Just figured I would post a review of this saddle since I have not really seen any online so far.. I needed something cheap and better than a squishy gel saddle for my commuter. I picked up one of the Saddle Vader VD666 Selle Italia knock offs. Its is not bad. I will say that I have never been on a super expensive saddle just as a disclaimer. 
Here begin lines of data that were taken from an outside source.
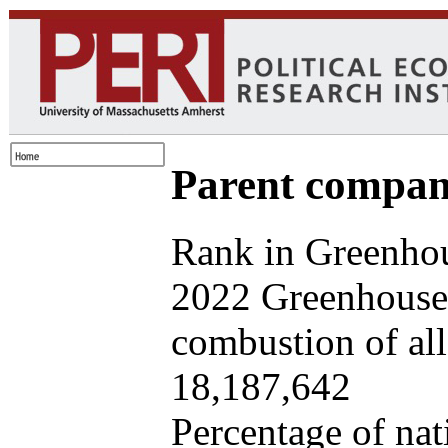
Parent company
Rank in Greenhou
2022 Greenhouse 
combustion of all 
18,187,642
Percentage of nat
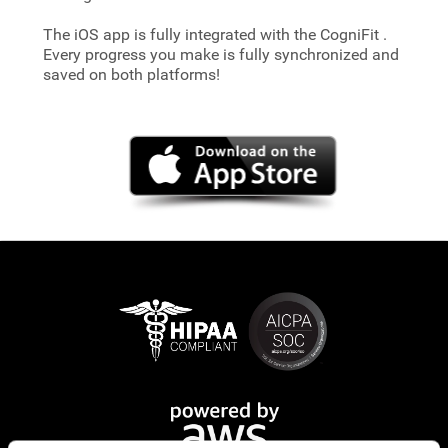
The iOS app is fully integrated with the CogniFit
.
Every progress you make is fully synchronized and
saved on both platforms!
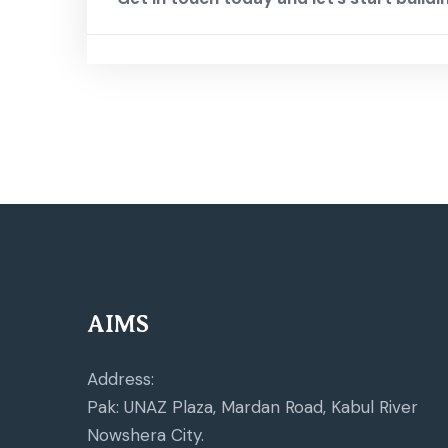
AIMS
Address:
Pak: UNAZ Plaza, Mardan Road, Kabul River
Nowshera City.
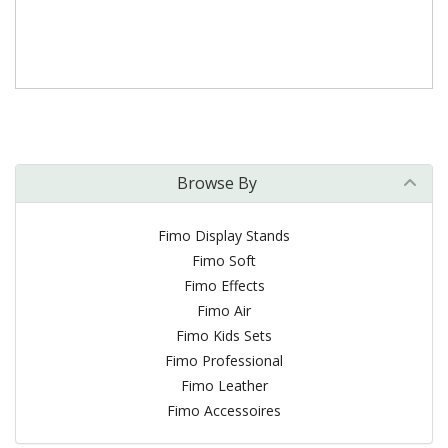
Browse By
Fimo Display Stands
Fimo Soft
Fimo Effects
Fimo Air
Fimo Kids Sets
Fimo Professional
Fimo Leather
Fimo Accessoires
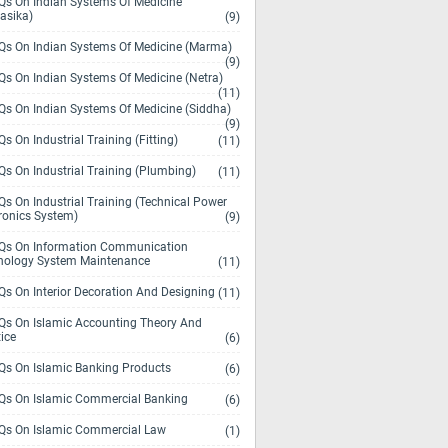
s On Indian Systems Of Medicine
asika)
(9)
s On Indian Systems Of Medicine (Marma)
(9)
s On Indian Systems Of Medicine (Netra)
(11)
s On Indian Systems Of Medicine (Siddha)
(9)
s On Industrial Training (Fitting)
(11)
s On Industrial Training (Plumbing)
(11)
s On Industrial Training (Technical Power
ronics System)
(9)
s On Information Communication
nology System Maintenance
(11)
s On Interior Decoration And Designing
(11)
s On Islamic Accounting Theory And
ice
(6)
s On Islamic Banking Products
(6)
s On Islamic Commercial Banking
(6)
s On Islamic Commercial Law
(1)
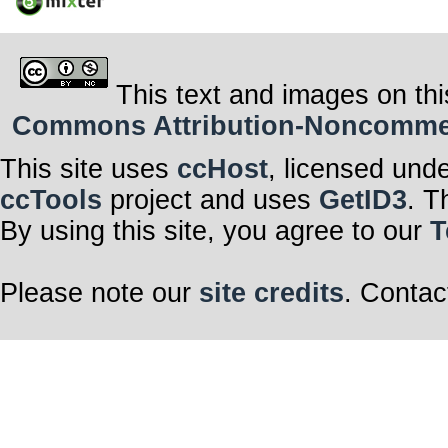
This text and images on thi
Commons Attribution-Noncommerci
This site uses
ccHost
, licensed und
ccTools
project and uses
GetID3
. T
By using this site, you agree to our
T
Please note our
site credits
. Contac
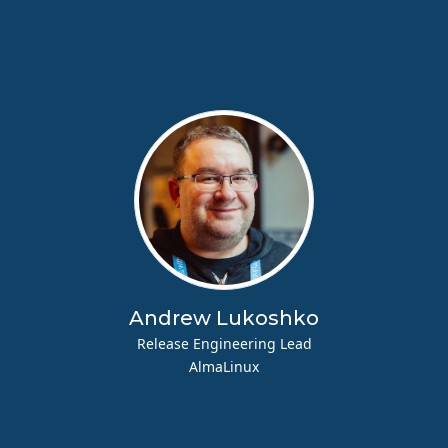
Andrew Lukoshko
Release Engineering Lead
AlmaLinux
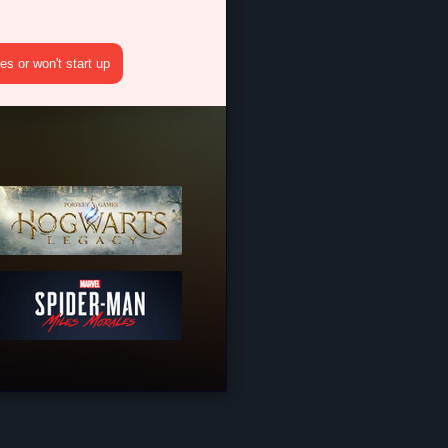
s or won't start up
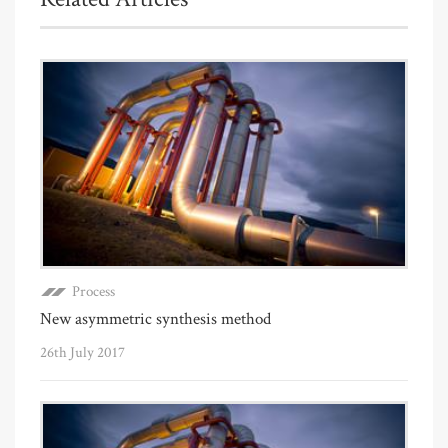
Process
New asymmetric synthesis method
26th July 2017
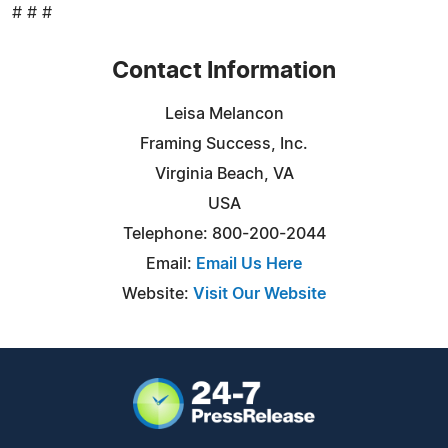
# # #
Contact Information
Leisa Melancon
Framing Success, Inc.
Virginia Beach, VA
USA
Telephone: 800-200-2044
Email:
Email Us Here
Website:
Visit Our Website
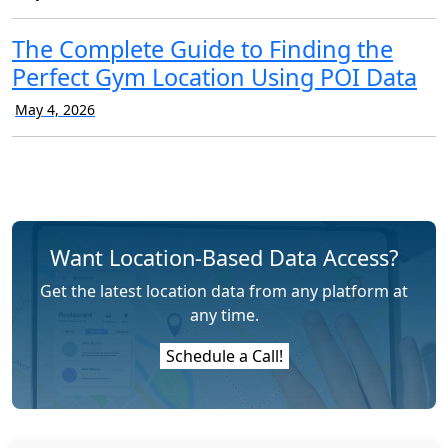
The Complete Guide to Finding the
Perfect Gym Location Using POI Data
May 4, 2026
Want Location-Based Data Access?
Get the latest location data from any platform at
any time.
Schedule a Call!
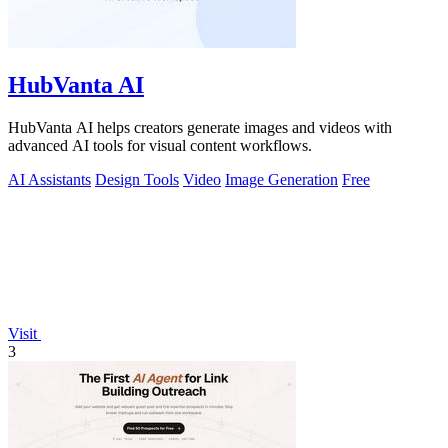
HubVanta AI
HubVanta AI helps creators generate images and videos with
advanced AI tools for visual content workflows.
AI Assistants
Design Tools
Video
Image Generation
Free
Visit
3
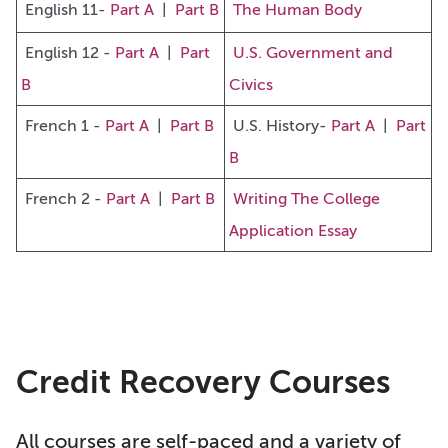
English 11-
Part A
|
Part B
The Human Body
English 12 -
Part A
|
Part
U.S. Government and
B
Civics
French 1
-
Part A
|
Part B
U
.S. History-
Part A
|
Part
B
French 2 -
Part A
|
Part B
Writing The College
Application Essay
Credit Recovery Courses
All courses are self-paced and a variety of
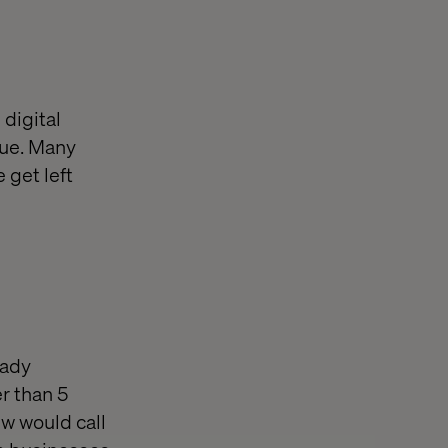
 digital
lue. Many
 get left
eady
r than 5
w would call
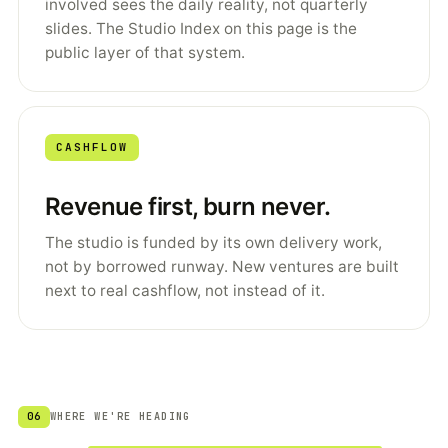
involved sees the daily reality, not quarterly
slides. The Studio Index on this page is the
public layer of that system.
CASHFLOW
Revenue first, burn never.
The studio is funded by its own delivery work,
not by borrowed runway. New ventures are built
next to real cashflow, not instead of it.
06
WHERE WE'RE HEADING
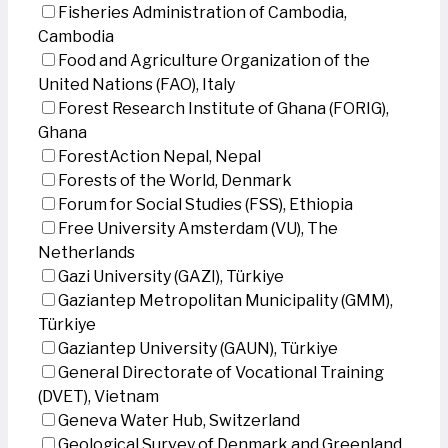
Fisheries Administration of Cambodia,
Cambodia
Food and Agriculture Organization of the
United Nations (FAO), Italy
Forest Research Institute of Ghana (FORIG),
Ghana
ForestAction Nepal, Nepal
Forests of the World, Denmark
Forum for Social Studies (FSS), Ethiopia
Free University Amsterdam (VU), The
Netherlands
Gazi University (GAZI), Türkiye
Gaziantep Metropolitan Municipality (GMM),
Türkiye
Gaziantep University (GAUN), Türkiye
General Directorate of Vocational Training
(DVET), Vietnam
Geneva Water Hub, Switzerland
Geological Survey of Denmark and Greenland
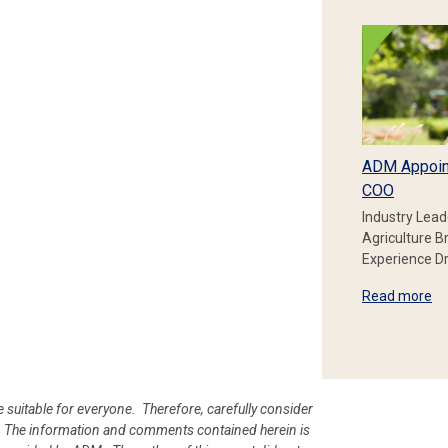
ADM Appoin
COO
Industry Lead
Agriculture B
Experience Dr
Read more
e suitable for everyone. Therefore, carefully consider
ion. The information and comments contained herein is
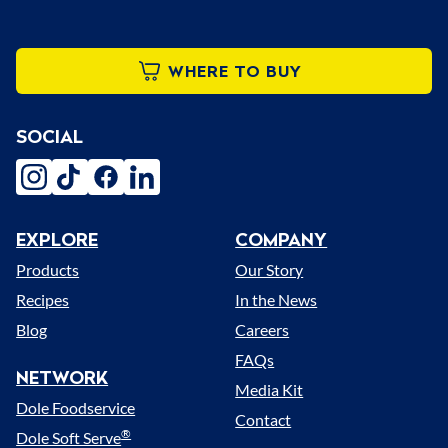
WHERE TO BUY
SOCIAL
instagram
tiktok
facebook
linkedin
EXPLORE
COMPANY
Menu
Products
Our Story
Recipes
In the News
Blog
Careers
FAQs
NETWORK
Media Kit
Dole Foodservice
Contact
®
Dole Soft Serve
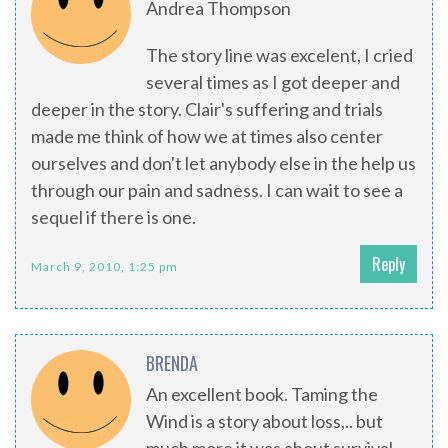
Andrea Thompson
The story line was excelent, I cried
several times as I got deeper and
deeper in the story. Clair's suffering and trials
made me think of how we at times also center
ourselves and don't let anybody else in the help us
through our pain and sadness. I can wait to see a
sequel if there is one.
Reply
March 9, 2010, 1:25 pm
BRENDA
An excellent book. Taming the
Wind is a story about loss,.. but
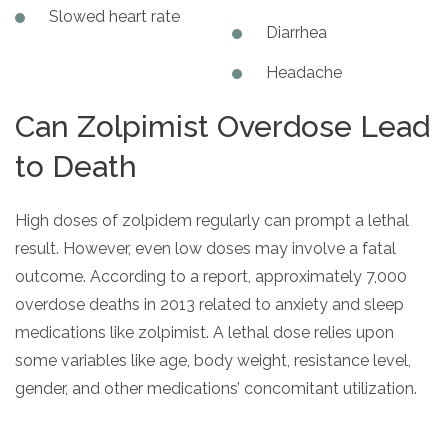
Slowed heart rate
Diarrhea
Headache
Can Zolpimist Overdose Lead
to Death
High doses of zolpidem regularly can prompt a lethal
result. However, even low doses may involve a fatal
outcome. According to a report, approximately 7,000
overdose deaths in 2013 related to anxiety and sleep
medications like zolpimist. A lethal dose relies upon
some variables like age, body weight, resistance level,
gender, and other medications’ concomitant utilization.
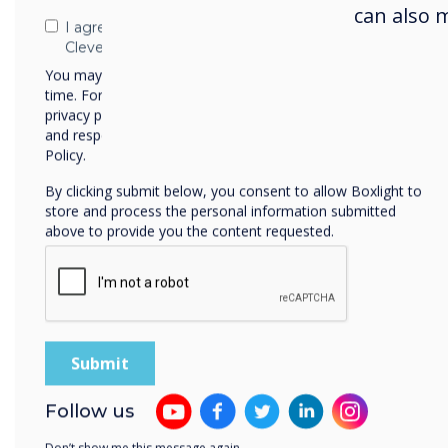
can also 
I agree to receive communications from
Clevertouch
You may unsubscribe from these communications at any
time. For more information on how to unsubscribe, our
privacy practices, and how we are committed to protecting
and respecting your privacy, please review our Privacy
Policy.
By clicking submit below, you consent to allow Boxlight to
store and process the personal information submitted
above to provide you the content requested.
Sol
To s
scre
Follow us
incl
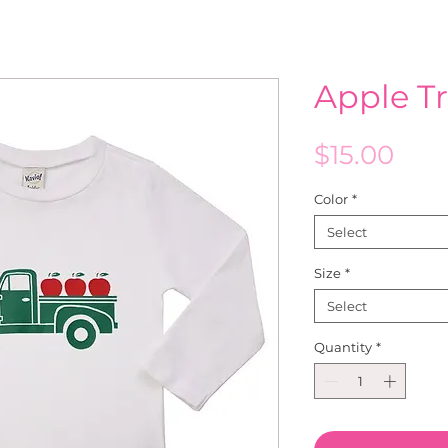
Apple T
Pric
$15.00
Color
*
Select
Size
*
Select
Quantity
*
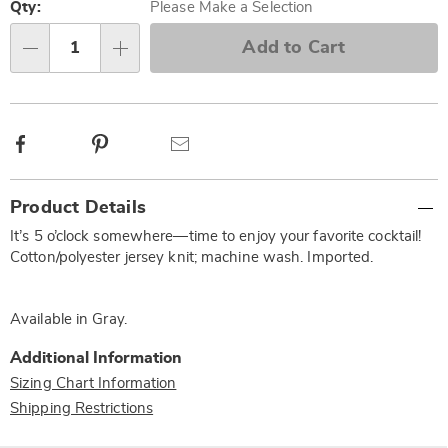
options
'n
Qty:
Please Make a Selection
Choose
Add to Cart
Qty
options
Facebook
Pinterest
Email
Additional
Product Details
Information
It’s 5 o’clock somewhere—time to enjoy your favorite cocktail!
Cotton/polyester jersey knit; machine wash. Imported.
Available in
Gray
.
Additional Information
Sizing Chart Information
Shipping Restrictions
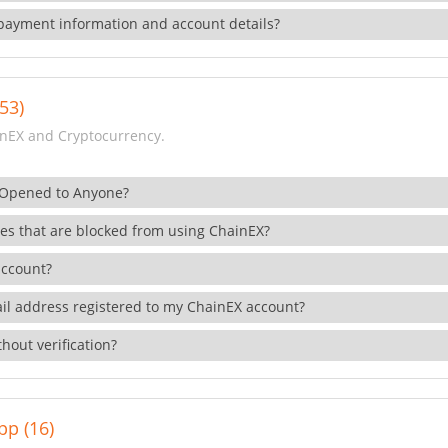
payment information and account details?
53)
nEX and Cryptocurrency.
 Opened to Anyone?
ies that are blocked from using ChainEX?
account?
il address registered to my ChainEX account?
hout verification?
pp (16)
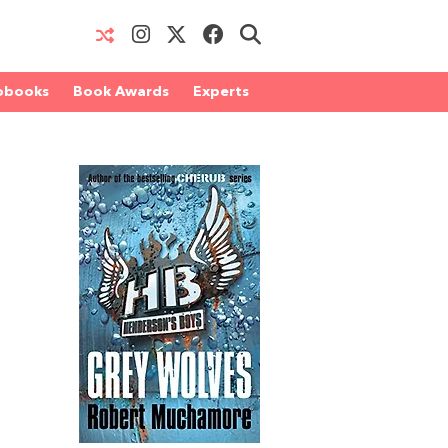
obooks
Book Awards
Experts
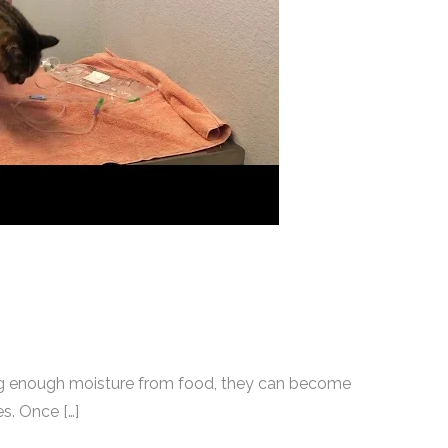
ting enough moisture from food, they can become
s. Once […]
So far I have only logged 50 miles on it commuting. I am going to try a longer 40-50 mile ride on it eventually on my road bike and see how it feels. For $20 shipped it's not bad. We will see how long it lasts. As of now I am pretty satisfied. Stitching and material seems to be decent. The claimed weight is 220g but I have not weighed it.


----------



## wmsx4 (May 2, 2008)

I have about 150 miles on one of these. So far I am very pleased. It was really squeaky at first, bit I hit it with a little silicone spray and that took care of the problem. It has not made a sound since. Can't beat it for the money.


----------



## kmancrx (Aug 16, 2008)

wmsx4 said:


> I have about 150 miles on one of these. So far I am very pleased. It was really squeaky at first, bit I hit it with a little silicone spray and that took care of the problem. It has not made a sound since. Can't beat it for the money.



Which model did you get?


----------



## wmsx4 (May 2, 2008)

kmancrx said:


> Which model did you get?[/QUOTE
> 
> The VD666 - same as yours. I really like it.


----------



## snippy (Dec 27, 2009)

Bought mine this spring for a build. Light, cheap, comfortable. Broke this weekend (one of the rails at a bend) after ~2000 miles. Disappointed? Yes, but I definitely got my $15 worth. Glad it broke on a training ride and not in a race.

If you ride regularly and are thinking of buying one, don't get the "steel" rails version. They seem to be mild steel that was bent poorly. I'd get TI or Cromo next time.


----------



## snippy (Dec 27, 2009)

double post


----------



## Pep-O-Mint (Dec 6, 2010)

I just ordered the VD666 Flow in Red for my new Bianchi Via Nirone 7 Sora. My next step is to pick up some KeO pedals in red. Anyone know a good place to get a good price on the KeOs?


----------



## TexasPedaler (Jun 7, 2012)

I have the VD-1112 2011 model for over a year now and I have logged over 600 miles on it and it has been fine. I used it on my old road bike and now on my new one. For the price and good quality you can't go wrong for $20.


----------



## budkid (Dec 15, 2010)

I picked up a Vader saddle on ebay for less than $15. It has been a nice saddle for my singe speed. I would definitely buy another for a cheap build.


----------



## Bremerradkurier (May 25, 2012)

Some ironic marketing humor selling something with model names of "VD" just a layer of fabric and chamois away from one's naughty bits.


----------



## qwksti (May 18, 2012)

thanks for the post i was looking at one of these...


----------